En waar houd je als maker op? Tillman concentreert zich in het laatste deel van deze boeiende, hoewel soms nét iets te vet aangezette reconstructie van 19 april 1995 zowel op het justitiële onderzoek tegen McVeigh en zijn medeverdachten Terry Nichols en Michael Fortier als op de motieven van de Golfoorlog-veteraan, die in de extreemrechtse hoek terecht was gekomen en die we nu zouden opzadelen met de kwalificatie ‘incel’.

Als ’t voor Timothy McVeigh ophoudt, besluit vervolgens ook Greg Tillman zijn vertelling.

Incident At Oglala

Carolco

Op 26 juni 1975 vallen enkele mannen het Pine Ridge-reservaat in South Dakota binnen. Pas later wordt het de bewoners duidelijk dat het om FBI-agenten gaat. Ze zijn op zoek naar Jimmy Eagle, die wordt verdacht van het stelen van een paar cowboylaarzen. Dan hebben de aanwezige Lakota Sioux-indianen, die zich bijna van nature – en niet zonder reden – bedreigd voelen, echter allang naar de wapens gegrepen. Een intens vuurgevecht kost twee FBI-agenten en één ‘native American’ het leven.

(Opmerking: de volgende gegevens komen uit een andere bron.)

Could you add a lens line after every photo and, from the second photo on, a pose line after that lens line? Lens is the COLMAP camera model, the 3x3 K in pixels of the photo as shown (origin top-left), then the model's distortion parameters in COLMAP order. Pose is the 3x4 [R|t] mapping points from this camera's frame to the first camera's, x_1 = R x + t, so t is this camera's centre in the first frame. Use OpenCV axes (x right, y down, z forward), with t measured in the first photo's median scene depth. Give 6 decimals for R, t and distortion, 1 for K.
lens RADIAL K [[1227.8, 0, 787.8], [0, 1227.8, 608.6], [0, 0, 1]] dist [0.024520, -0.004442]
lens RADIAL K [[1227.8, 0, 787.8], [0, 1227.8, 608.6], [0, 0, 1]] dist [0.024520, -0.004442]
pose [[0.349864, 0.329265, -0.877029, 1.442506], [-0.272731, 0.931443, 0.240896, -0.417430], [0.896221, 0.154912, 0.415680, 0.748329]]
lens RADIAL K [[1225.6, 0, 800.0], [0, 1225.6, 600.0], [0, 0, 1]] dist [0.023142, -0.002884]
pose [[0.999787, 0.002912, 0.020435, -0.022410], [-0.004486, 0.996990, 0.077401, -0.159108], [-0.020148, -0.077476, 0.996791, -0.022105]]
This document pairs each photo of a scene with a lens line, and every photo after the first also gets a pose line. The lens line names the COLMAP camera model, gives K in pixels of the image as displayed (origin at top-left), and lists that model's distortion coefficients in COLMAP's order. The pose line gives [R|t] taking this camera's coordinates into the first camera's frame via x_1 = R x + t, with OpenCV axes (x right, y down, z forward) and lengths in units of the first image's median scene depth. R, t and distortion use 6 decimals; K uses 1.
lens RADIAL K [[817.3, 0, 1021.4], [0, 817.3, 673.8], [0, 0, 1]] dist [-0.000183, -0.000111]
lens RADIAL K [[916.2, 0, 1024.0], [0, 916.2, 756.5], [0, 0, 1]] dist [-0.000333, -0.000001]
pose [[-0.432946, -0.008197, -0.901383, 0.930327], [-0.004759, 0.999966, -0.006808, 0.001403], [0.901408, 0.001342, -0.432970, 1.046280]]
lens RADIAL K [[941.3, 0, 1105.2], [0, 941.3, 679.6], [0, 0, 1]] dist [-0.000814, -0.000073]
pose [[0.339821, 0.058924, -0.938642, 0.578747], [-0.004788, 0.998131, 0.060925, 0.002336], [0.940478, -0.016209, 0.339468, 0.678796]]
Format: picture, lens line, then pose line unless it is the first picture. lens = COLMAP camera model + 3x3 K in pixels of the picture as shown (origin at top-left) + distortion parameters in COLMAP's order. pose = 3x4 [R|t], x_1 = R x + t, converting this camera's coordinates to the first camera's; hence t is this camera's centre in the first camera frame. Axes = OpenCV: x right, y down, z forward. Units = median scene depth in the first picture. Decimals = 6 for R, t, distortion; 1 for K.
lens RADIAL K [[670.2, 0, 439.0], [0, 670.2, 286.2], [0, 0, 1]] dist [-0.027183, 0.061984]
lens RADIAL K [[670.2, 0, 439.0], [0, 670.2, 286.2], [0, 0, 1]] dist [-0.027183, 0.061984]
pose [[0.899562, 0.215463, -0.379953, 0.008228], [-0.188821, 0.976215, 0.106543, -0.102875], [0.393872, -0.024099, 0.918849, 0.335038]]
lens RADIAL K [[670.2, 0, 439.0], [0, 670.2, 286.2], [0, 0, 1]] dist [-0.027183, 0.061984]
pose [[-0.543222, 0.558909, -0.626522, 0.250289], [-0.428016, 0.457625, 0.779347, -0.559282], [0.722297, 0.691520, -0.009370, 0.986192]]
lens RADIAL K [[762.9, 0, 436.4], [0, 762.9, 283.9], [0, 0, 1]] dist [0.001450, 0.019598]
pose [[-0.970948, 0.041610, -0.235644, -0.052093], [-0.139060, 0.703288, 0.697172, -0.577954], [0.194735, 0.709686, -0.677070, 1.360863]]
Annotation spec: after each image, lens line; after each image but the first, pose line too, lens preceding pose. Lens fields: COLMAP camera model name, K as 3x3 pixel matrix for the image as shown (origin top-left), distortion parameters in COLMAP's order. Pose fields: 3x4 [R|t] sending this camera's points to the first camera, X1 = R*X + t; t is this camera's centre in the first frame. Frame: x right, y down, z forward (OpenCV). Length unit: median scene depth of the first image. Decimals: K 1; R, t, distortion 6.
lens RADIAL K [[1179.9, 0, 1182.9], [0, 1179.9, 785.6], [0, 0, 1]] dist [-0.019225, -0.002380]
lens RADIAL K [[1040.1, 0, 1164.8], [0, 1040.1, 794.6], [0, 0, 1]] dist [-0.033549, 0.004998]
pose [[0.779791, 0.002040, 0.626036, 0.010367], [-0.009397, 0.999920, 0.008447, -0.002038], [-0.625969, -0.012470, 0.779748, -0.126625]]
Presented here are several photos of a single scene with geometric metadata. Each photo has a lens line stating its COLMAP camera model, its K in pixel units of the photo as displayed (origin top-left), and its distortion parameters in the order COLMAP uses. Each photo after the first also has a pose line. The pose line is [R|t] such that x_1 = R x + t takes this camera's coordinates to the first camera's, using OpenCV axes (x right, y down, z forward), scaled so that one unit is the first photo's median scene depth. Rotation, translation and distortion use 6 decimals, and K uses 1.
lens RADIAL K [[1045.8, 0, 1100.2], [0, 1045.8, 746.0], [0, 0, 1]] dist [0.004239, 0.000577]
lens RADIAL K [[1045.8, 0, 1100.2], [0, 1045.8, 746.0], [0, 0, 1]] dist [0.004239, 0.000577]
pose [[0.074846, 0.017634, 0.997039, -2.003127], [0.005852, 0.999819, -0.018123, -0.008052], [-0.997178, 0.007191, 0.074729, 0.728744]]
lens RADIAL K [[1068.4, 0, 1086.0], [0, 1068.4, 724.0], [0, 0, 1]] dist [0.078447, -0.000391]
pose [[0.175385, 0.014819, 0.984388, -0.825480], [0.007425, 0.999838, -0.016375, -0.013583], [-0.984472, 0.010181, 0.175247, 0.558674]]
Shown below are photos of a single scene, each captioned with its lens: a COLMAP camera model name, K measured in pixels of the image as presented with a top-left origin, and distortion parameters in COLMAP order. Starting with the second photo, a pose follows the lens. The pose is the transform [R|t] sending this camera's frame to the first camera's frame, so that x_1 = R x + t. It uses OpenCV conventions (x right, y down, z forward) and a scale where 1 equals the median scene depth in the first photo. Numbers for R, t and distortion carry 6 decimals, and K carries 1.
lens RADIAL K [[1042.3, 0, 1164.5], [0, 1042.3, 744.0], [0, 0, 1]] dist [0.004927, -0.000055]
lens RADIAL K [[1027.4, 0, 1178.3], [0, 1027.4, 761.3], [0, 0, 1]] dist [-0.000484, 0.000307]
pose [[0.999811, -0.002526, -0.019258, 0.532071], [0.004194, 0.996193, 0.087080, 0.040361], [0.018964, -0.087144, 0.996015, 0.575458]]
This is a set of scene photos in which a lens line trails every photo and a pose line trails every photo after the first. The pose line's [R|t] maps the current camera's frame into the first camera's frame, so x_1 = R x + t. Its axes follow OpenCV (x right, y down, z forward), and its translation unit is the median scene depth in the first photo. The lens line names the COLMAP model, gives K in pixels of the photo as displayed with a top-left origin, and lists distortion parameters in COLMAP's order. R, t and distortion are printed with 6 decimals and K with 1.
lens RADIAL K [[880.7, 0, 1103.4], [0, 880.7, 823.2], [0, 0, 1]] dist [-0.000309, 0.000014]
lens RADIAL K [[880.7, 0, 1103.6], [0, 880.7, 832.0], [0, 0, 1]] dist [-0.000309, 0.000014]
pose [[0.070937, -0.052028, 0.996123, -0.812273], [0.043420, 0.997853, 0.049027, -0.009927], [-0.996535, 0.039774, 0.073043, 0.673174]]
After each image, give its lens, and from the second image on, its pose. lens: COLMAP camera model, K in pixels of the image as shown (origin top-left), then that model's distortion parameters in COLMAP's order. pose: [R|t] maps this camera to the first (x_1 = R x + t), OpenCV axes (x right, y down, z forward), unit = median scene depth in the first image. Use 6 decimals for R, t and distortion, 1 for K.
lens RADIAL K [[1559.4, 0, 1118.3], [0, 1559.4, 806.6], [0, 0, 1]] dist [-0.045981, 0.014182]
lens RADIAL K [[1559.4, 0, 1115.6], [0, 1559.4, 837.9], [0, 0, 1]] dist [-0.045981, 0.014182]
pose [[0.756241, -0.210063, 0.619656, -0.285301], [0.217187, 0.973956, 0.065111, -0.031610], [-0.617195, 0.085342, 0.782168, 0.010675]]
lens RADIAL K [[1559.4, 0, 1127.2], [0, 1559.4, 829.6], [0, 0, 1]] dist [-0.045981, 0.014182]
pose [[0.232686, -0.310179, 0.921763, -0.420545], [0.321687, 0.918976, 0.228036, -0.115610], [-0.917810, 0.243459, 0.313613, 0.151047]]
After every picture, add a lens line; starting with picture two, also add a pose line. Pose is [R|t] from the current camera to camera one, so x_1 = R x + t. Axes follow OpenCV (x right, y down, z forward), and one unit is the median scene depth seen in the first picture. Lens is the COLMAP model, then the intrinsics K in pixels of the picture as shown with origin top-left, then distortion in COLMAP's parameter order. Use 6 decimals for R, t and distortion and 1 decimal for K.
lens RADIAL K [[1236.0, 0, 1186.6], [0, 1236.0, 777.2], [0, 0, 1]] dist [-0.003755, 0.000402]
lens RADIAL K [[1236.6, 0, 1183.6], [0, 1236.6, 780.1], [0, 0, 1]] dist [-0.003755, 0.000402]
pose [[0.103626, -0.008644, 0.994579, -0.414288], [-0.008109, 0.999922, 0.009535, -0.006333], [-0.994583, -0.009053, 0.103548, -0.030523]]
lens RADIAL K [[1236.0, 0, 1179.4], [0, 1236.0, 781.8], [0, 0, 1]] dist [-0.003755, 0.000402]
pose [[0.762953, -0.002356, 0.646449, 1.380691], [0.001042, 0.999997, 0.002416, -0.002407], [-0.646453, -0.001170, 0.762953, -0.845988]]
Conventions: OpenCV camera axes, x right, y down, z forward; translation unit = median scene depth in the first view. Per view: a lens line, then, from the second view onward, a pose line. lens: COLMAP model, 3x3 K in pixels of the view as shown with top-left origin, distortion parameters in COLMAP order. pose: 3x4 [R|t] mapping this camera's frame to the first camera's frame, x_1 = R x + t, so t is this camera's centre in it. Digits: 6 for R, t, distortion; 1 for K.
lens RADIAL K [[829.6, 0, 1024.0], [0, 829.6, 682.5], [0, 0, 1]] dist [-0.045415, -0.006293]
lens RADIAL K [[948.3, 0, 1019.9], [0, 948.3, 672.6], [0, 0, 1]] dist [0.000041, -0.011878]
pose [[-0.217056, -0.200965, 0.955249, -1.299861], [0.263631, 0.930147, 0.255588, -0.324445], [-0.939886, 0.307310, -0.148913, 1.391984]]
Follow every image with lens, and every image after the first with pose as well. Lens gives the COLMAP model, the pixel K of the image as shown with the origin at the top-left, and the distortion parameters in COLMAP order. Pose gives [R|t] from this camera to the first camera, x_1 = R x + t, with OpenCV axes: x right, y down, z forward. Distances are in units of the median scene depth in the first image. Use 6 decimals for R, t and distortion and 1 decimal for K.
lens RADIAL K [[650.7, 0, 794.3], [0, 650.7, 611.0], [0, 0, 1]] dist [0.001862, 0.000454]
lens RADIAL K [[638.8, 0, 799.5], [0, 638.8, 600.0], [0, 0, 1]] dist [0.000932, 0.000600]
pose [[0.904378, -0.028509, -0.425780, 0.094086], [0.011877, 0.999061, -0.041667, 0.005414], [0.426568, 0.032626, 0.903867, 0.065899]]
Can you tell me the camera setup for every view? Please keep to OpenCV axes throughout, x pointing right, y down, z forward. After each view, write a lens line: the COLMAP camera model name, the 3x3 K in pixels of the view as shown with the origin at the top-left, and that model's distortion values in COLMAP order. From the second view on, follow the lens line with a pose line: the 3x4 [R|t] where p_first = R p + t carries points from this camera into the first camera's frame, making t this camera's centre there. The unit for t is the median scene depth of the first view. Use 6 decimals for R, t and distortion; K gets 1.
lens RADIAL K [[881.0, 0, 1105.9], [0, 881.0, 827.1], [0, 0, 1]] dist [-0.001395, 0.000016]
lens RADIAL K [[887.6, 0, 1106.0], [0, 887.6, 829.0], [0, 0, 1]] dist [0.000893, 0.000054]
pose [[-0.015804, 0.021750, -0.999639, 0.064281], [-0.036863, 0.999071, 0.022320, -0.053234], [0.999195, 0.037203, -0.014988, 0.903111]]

Na de ‘shoot out bij Jumping Bull’ worden drie bewoners van het reservaat aangeklaagd. Onder hen is Leonard Peltier, die ervan wordt beschuldigd dat hij de agenten koelbloedig heeft geliquideerd. Hoewel Peltier, die zelf ook aan het woord komt in Incident At Oglala (90 min.) van regisseur Michael Apted, ontkent, verdwijnt hij voor onbepaalde tijd achter de tralies. In de navolgende jaren zal hij uitgroeien tot een martelaar, die figureert in films (Apteds eigen Thunderheart), wordt bezongen in songs van U2, Rage Against The Machine en Little Steven en zelfs een eigen standbeeld krijgt in Washington D.C.

Behalve de schietpartij op Pine Ridge en de nasleep daarvan schetst deze documentaire uit 1992 ook nadrukkelijk de deplorabele situatie van de native Americans, de oorspronkelijke inwoners van de Verenigde Staten. In de reservaten waartoe zij al generaties lang zijn veroordeeld blijven armoe, ziekte en verslaving schering en inslag. Dit heeft in de jaren vóór Jumping Bull al geleid tot de bezetting van het historisch beladen stadje Wounded Knee, waar in 1890 een enorme slachtpartij onder indiaanse stammen werd aangericht. En die actie heeft weer geleid tot talloze rechtszaken en allerlei gewelddadige confrontaties met de FBI.

Deze klassiek opgezette documentaire is voor hedendaagse begrippen tamelijk traag en uitleggerig, met een duidelijk aanwezige verteller (Robert Redford), heel veel pratende hoofden en aansluitend archiefmateriaal en figuratieve beelden van het reservaat. Michael Apted, een veelzijdige filmmaker die zowel een James Bond-film (The Word Is Not Enough) als de legendarische documentaireserie Up op zijn naam heeft staan, laat evenwel zowel ‘native Americans’ als vertegenwoordigers van de lokale en federale overheid aan het woord. Gezamenlijk schetsen zij het enorme wantrouwen dat is ontstaan tussen Amerika’s oorspronkelijke bewoners en de (federale) overheid. En dat – zo maakt Incident At Oglala glashelder – móest wel tot gewelddadige aanvaringen leiden.

Leonard Peltier verblijft ondertussen al een kleine halve eeuw in de gevangenis.